Numero simile anche per Andrea Casadei che ipotizza una soglia complessiva di 100.000 presenze, ma con l’obiettivo a tendere a 60.000, una dimensione sicuramente più equilibrata.
Più radicali sono Giovanni Andrea Martini e Franco Migliorini che, ipotizzando a regime 90.000 posti letto, anche superiori, per una fisiologica tendenza di crescita, agli attuali 80.000, sostanzialmente sottolineano “non uno di più”, e facendo coincidere tale cifra con quella massima sopportabile. In sostanza prevedono che non ci sia spazio per i cosiddetti ‘day tripper’, cioè i visitatori giornalieri, e che questi siano accoglibili solo nella misura in cui non si riempiono i posti letto. Ancora più radicale Paolo Costa che ipotizza a regime, dopo una fase di graduale abbassamento negli anni, una soglia massima stabile di 40.000 presenze complessive, comprensive dei posti letto.
In ogni caso, volendo tentare un’estrema sintesi del tema plafond e delle soglie quantitative, si può dire che la prenotazione obbligatoria è uno strumento inibitore del turismo giornaliero, e quindi può avere senso solo se vi sono dei margini di manovra, dal momento che sarebbe irragionevole mettere in piedi un’organizzazione colossale per fermarsi a una soglia insignificante, magari di cento persone. Poiché tutti sostanzialmente concordano su numeri assoluti di visitatori molto vicini al numero dei posti letto già disponibili, la conseguenza è che il numero totale di questi è eccessivo. Per altro questo può tranquillamente crescere, e non perché possono sorgere nuovi alberghi, dal momento che solo nel centro storico c’è il blocco di nuove strutture alberghiere, ancorché – abbiamo visto di recente – non “granitico”; ma soprattutto perché non vi è, ad oggi, nessuna limitazione di legge (fatto salvo l’obbligo delle fosse settiche) al proliferare delle locazioni turistiche, anche in centro storico, e che sembrano essere la formula ricettiva del tutto fuori controllo.
Ne deriviamo che l’intero sistema della prenotazione per essere effettivamente incisivo non può non essere accompagnato da risolute e drastiche misure nei confronti della locazione turistica, altrimenti tutto il sistema messo in atto risulterebbe compromesso ab origine.
Con quest’ultima nostra, pur provvisoria, conclusione di sintesi ci avviciniamo perciò alla necessità di quella visione ambiziosamente definita olistica, che vuole questo provvedimento inserito in una considerazione ben più ampia sul futuro della città storica, in primis, ma non solo, per ciò che riguarda i suoi residenti.
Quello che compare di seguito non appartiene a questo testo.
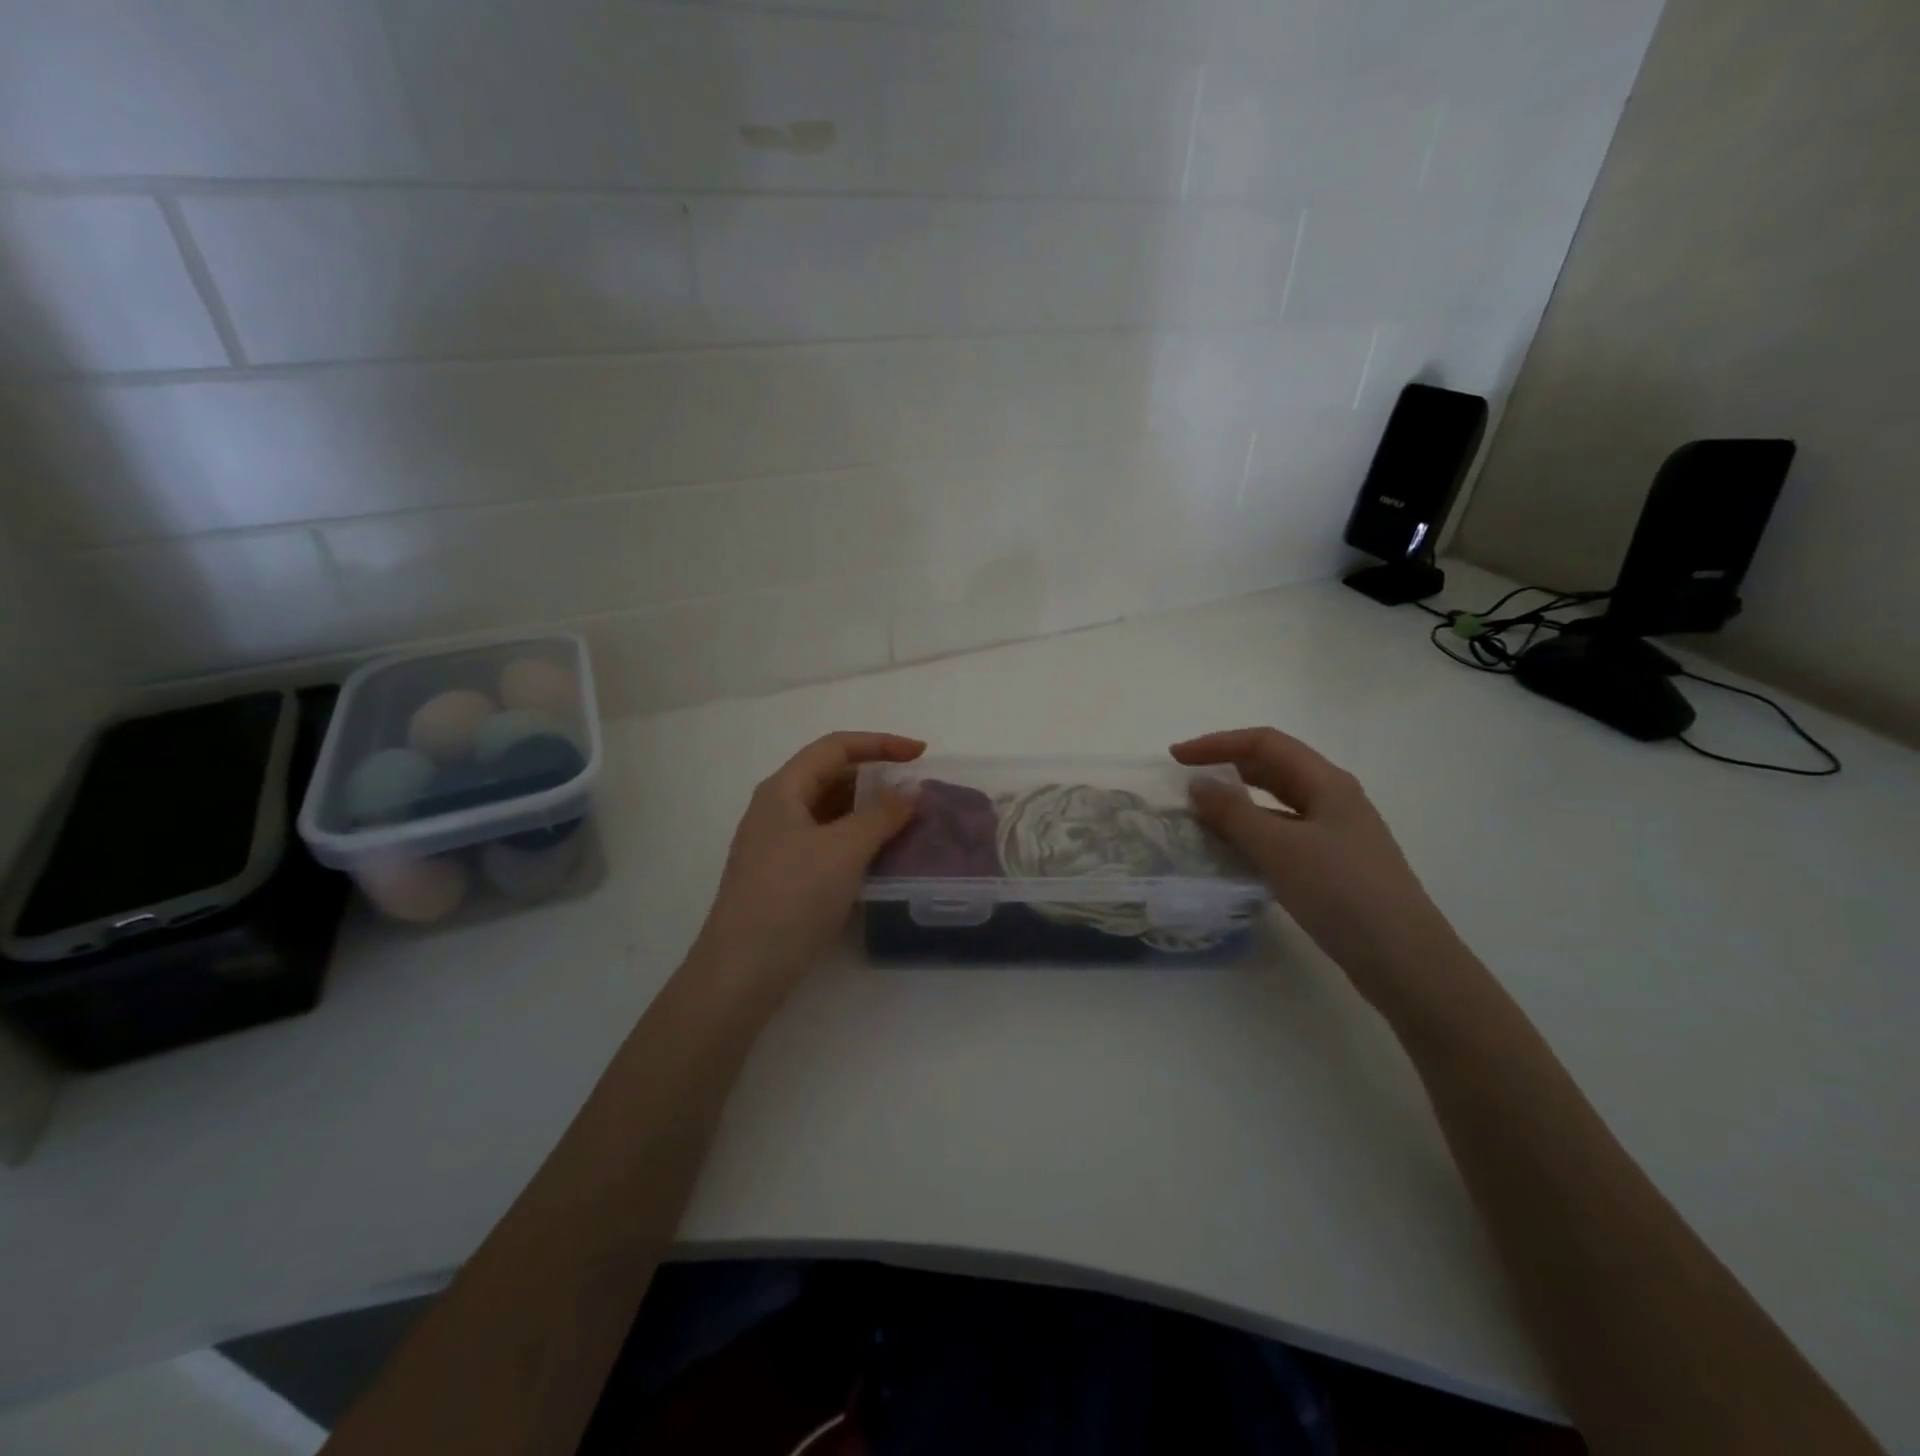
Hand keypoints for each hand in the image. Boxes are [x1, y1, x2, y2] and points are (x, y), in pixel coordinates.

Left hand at [691, 732, 923, 996]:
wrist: (743, 971)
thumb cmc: (792, 898)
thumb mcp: (844, 850)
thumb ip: (882, 814)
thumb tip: (912, 789)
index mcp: (783, 790)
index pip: (835, 748)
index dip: (880, 743)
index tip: (921, 754)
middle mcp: (777, 809)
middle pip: (831, 776)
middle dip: (875, 778)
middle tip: (916, 792)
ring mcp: (778, 844)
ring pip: (830, 812)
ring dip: (868, 811)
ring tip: (907, 822)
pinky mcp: (785, 876)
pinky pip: (827, 842)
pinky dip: (857, 840)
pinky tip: (881, 856)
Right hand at [1172, 727, 1464, 1009]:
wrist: (1404, 960)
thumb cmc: (1341, 891)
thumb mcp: (1279, 848)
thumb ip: (1233, 813)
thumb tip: (1198, 785)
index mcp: (1327, 782)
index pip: (1265, 743)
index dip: (1217, 743)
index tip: (1177, 758)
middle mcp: (1334, 800)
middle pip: (1274, 769)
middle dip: (1227, 769)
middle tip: (1186, 783)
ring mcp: (1336, 835)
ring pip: (1278, 805)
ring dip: (1238, 805)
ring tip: (1201, 818)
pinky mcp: (1333, 866)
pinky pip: (1284, 836)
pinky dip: (1253, 836)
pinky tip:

È ciò che auspica, con una certa vis polemica, l’intervento sul tema e non specifico sulle domande della nostra inchiesta, e già pubblicato su LG, giuntoci dall’economista e docente universitario, Jan van der Borg, che da tempo riflette sulla città di Venezia e sulle sue croniche criticità, avanzando proposte e soluzioni. Tuttavia, sempre per rimanere sul terreno delle scelte equilibrate e non fuori dalla realtà, la necessità di una visione generale e coordinata delle proposte e delle loro attuazioni, olistica appunto, non deve pregiudicare in nessun caso l’applicazione di misure che, prese di per sé, possono anche apparire parziali e non risolutive. Perché da qualche parte si deve pur cominciare e il nostro pressante auspicio è quello che la Giunta si confronti con l’articolazione delle considerazioni emerse da questa nostra inchiesta e in generale soprattutto con le forze vive della città. Per non perpetuare quella percezione che sui temi chiave della città tutto resta fermo e immobile e che, come si dice, non si batte chiodo.